Arm CEO has power answer to AI’s ‘insatiable need’
Arm CEO Rene Haas has urged industries to rethink their AI policies because the power required to service AI has become an “insatiable need”.
Researchers have been raising the alarm on AI’s power consumption. Data servers already consume at least one per cent of the world’s electricity annually – and this is expected to triple by 2030 as the demands of AI increase to include e-commerce, healthcare, industrial processes, and agriculture.
“This insatiable need for compute has exposed a critical challenge – the immense power data centers [sic] require to fuel this groundbreaking technology,” writes the head of the world’s leading chip design company. “Finding ways to reduce the power requirements for these large data centers is paramount to achieving the societal breakthroughs and realising the AI promise.”
Haas adds: “In other words, no electricity, no AI. Companies need to rethink everything to tackle energy efficiency.”
Half of the energy required from data servers comes from the compute chip, and Arm has multiple solutions which together “could save upwards of 15 per cent of the total data center power”.
Engineers are quite naturally looking for ways to reduce power usage, says Haas, who outlines how Arm’s Neoverse “is on the path to being the de-facto standard across cloud data centers”.
He notes: “Amazon, Microsoft, Google, and Oracle have now all adopted Arm Neoverse technology to solve both general-purpose compute and CPU-based AI inference and training.”

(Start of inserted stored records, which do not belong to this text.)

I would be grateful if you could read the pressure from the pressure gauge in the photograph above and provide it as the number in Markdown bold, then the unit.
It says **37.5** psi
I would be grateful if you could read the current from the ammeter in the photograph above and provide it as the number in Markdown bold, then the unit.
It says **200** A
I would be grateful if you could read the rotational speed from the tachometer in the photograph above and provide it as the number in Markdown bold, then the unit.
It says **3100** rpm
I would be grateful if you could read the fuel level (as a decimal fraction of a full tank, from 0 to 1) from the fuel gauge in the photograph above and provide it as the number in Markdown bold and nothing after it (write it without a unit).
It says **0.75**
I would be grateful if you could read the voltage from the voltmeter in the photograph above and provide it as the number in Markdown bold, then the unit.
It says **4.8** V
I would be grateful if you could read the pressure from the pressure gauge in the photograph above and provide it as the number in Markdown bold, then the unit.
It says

Already, Amazon Web Services’ Graviton 2 processor has Neoverse N1 cores delivering its computational power. Google’s Axion processors use a custom-built Arm processor. Both these processing suites deliver energy savings of 60 per cent over competitors.

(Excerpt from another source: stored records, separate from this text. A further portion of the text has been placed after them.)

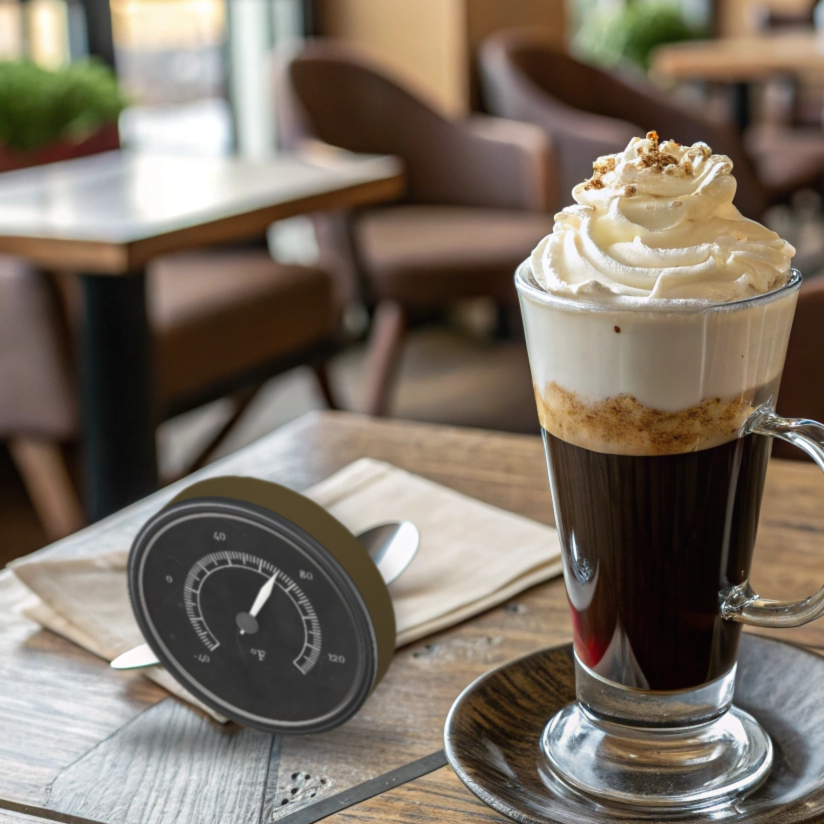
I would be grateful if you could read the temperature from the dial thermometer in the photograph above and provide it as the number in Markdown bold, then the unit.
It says **70** °F
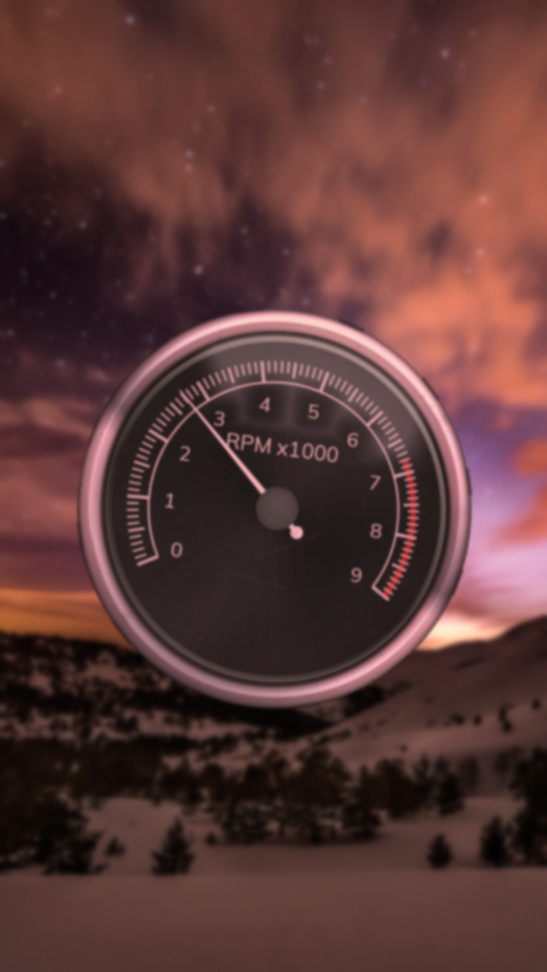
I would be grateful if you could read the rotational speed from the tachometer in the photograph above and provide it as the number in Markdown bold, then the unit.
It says **2700** rpm
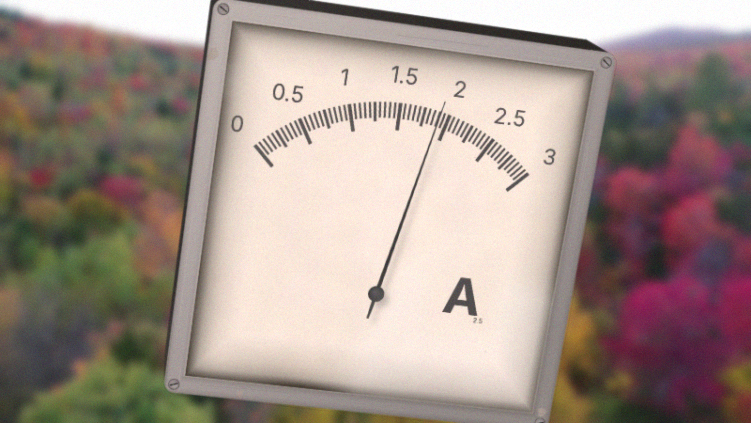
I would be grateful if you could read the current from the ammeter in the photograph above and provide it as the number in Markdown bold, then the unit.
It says **1.9** A
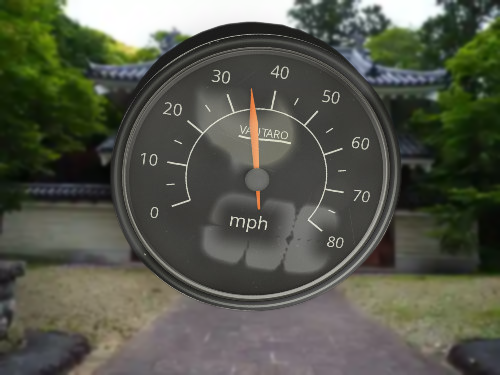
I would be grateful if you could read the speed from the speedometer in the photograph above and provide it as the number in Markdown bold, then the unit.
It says **35** mph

“It’s even better at Oracle: Oracle Cloud’s Ampere Altra A1 compute platform offers “2.5 times more performance per rack of servers at 2.8 times less power versus traditional competition”.
Haas concludes: “Those enormous savings could then be used to drive additional AI capacity within the same power envelope and not add to the energy problem. To put it in perspective, these energy savings could run two billion additional ChatGPT queries, power a quarter of all daily web search traffic, light 20 per cent of American households, or power a country the size of Costa Rica.”